Edmonton Idle No More protests draws thousands

Thousands of protesters packed into West Edmonton Mall Sunday afternoon to signal that the Idle No More demonstrations will continue even after Friday's meeting with the Prime Minister.
Thousands of people gathered in West Edmonton Mall Sunday, as Idle No More protests continued following a meeting between First Nations leaders and Stephen Harper Friday. (Rebecca Salomon/CBC)

Thousands of protesters packed into West Edmonton Mall Sunday afternoon, filling the halls with the sounds of chanting and drumbeats,  to signal that the Idle No More protests will continue even after Friday’s meeting with the Prime Minister.

"It’s beautiful. It’s a way for us to showcase our traditions, and our spirituality and our realities to the rest of people who occupy what is now Canada., said Quetzala Carson, a Native Studies student at the University of Alberta.
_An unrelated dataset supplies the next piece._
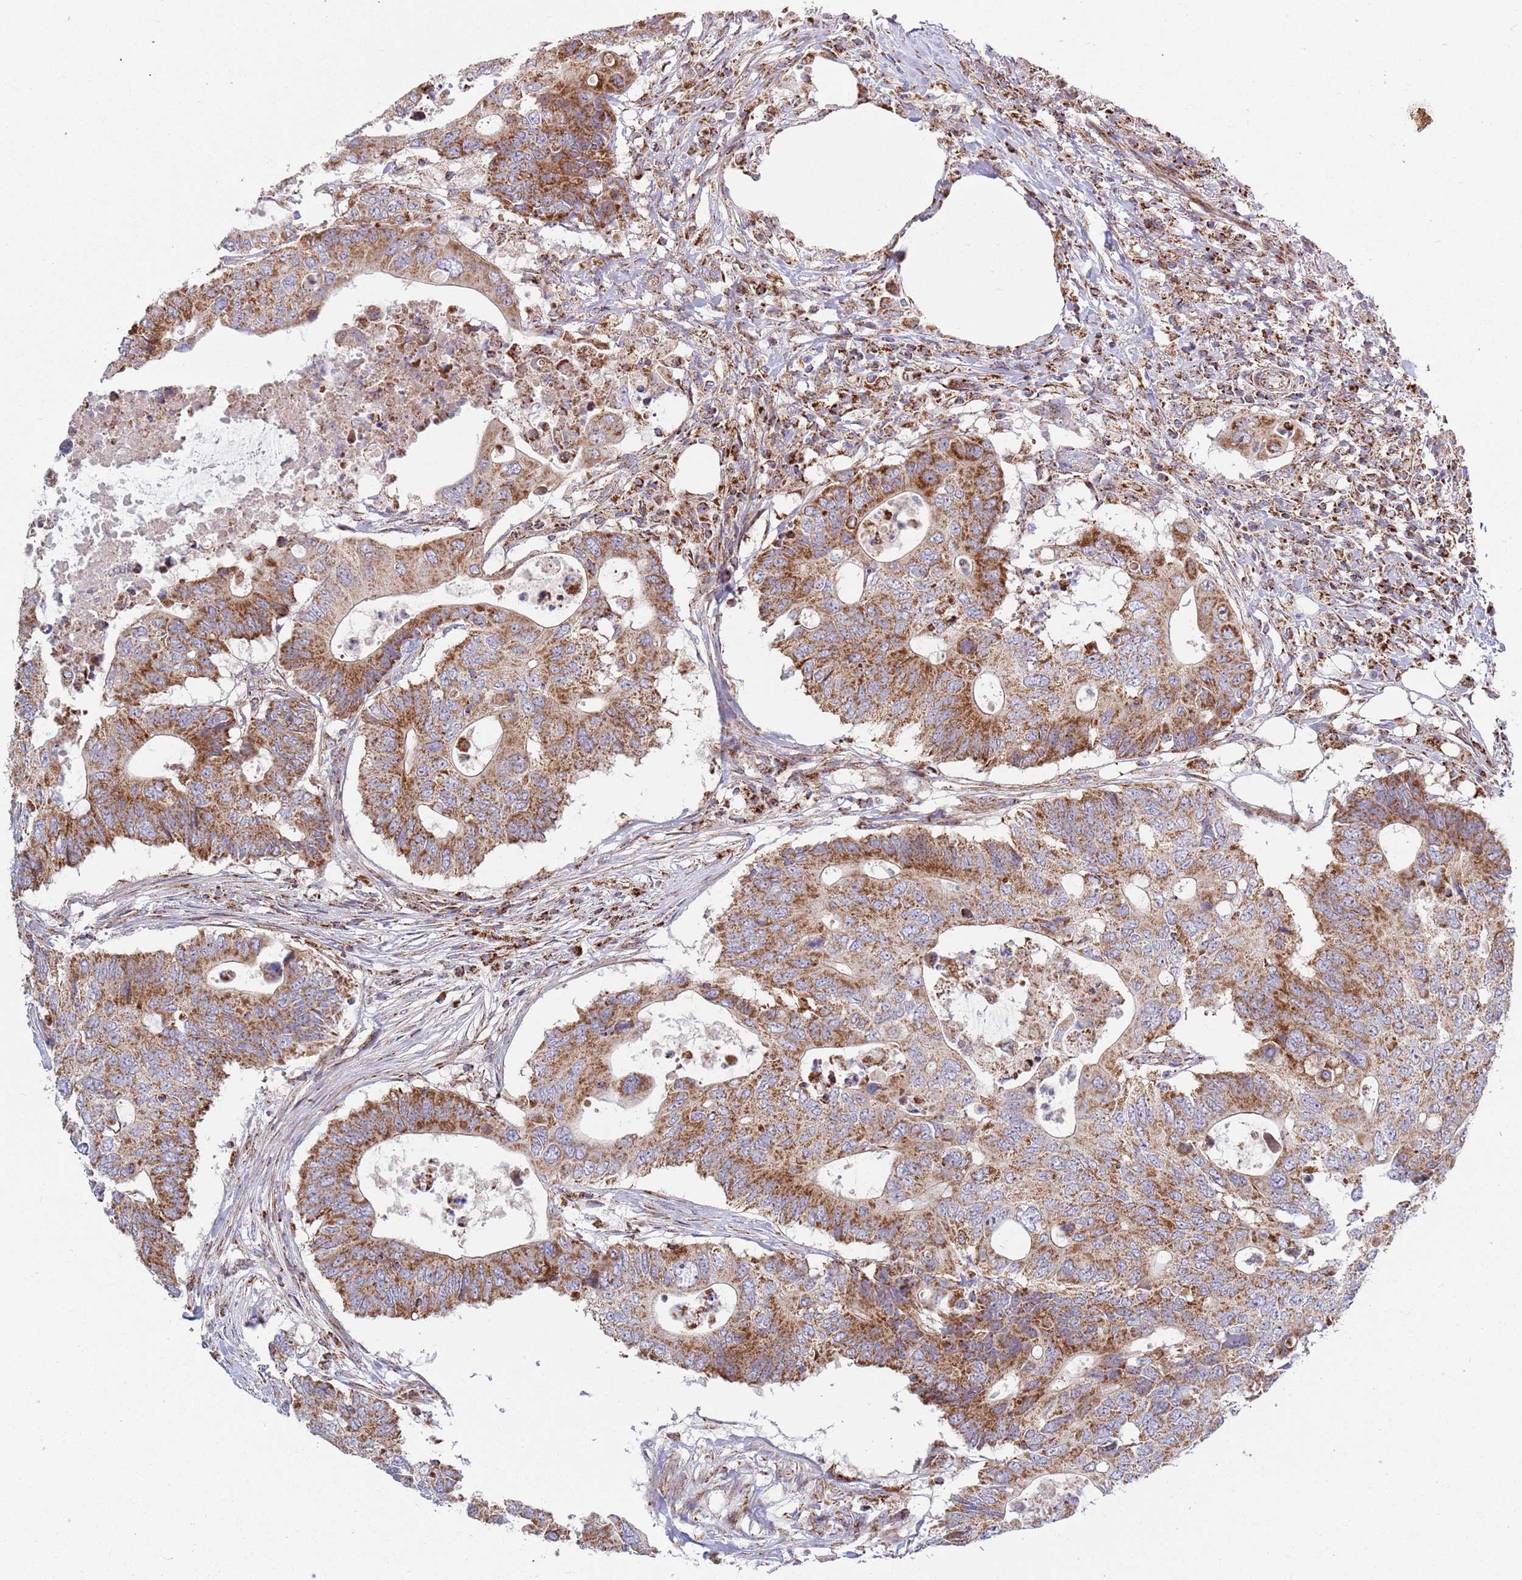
{"staining": {"intensity": "moderate", "quantity": ">75%", "location": "cytoplasmic/membranous"}, "tissue": "colorectal cancer", "cell_type": "Tumor cells", "image_type": "cancer", "snomed": [{"axis": "morphology", "description": "Adenocarcinoma, NOS"}, {"axis": "topography", "description": "Colon"}], "caption": "Colorectal cancer stained with a protein marker reveals moderate staining in tumor cells.", "gene": "ATP5PD", "patient": {"sex": "male", "age": 71}}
The Idle No More movement protests Bill C-45, which proposes changes to the environmental protections for Canadian waterways, as well as the Indian Act, raising fears it will breach aboriginal treaty rights.

After weeks of protest, First Nations chiefs met with Stephen Harper in Ottawa Friday. Carson says while the meeting promised some progress, it wasn’t enough to stall demonstrations across the country.

"One meeting is not enough. We really need to work on what is going on with Bill - 45, it wasn’t changed. It wasn’t changed at all," she said.

"We are optimistic as a movement and optimistic as a people. I think the government will do the right thing."

Crowds of demonstrators filled the halls of the mall, spilling on to the second floor to watch as First Nations leaders spoke and performed dances on a stage.

Conway Kooteney, one of the organizers, estimated over 2,600 people attended.

"They’re all taking a stand because we’re tired of the federal government dictating what can be done to our people."

Kooteney said the protesters are simply demanding a spot at the table when it comes to the changes that will affect their way of life.

"We aren’t getting by the government a proper way, we’re not being represented really … we’re going to keep the pressure on to the federal government until we’re heard. "

"It’s Canada’s problem"

Steve Courtoreille, Chief of the Mikisew Cree near Fort Chipewyan, said the issues reach farther than the First Nation community.

The environmental changes that Bill C-45 proposes, he says, will harm all Canadians.

"Our waters are not being protected. It gives open season to industry to do whatever they want … they’ll have us out of the way," he said.

"It’s not only a First Nation’s problem, It’s Canada’s problem. "

He says aboriginal communities have felt ignored and dismissed for decades, but calling Bill C-45 "just the tip of the iceberg.

Courtoreille and other First Nations leaders have also filed a formal application to have a court review the changes proposed by the federal government.

"This is where we are going to be heard. But we’re also going to be heard through the courts."

More protests are set for Wednesday across the country.  Courtoreille said while the movement is still going, it is important that Idle No More avoid blockades and other tactics he worries may alienate the general public.

"We want to work with the general public, we want to educate them. It’s their issues too."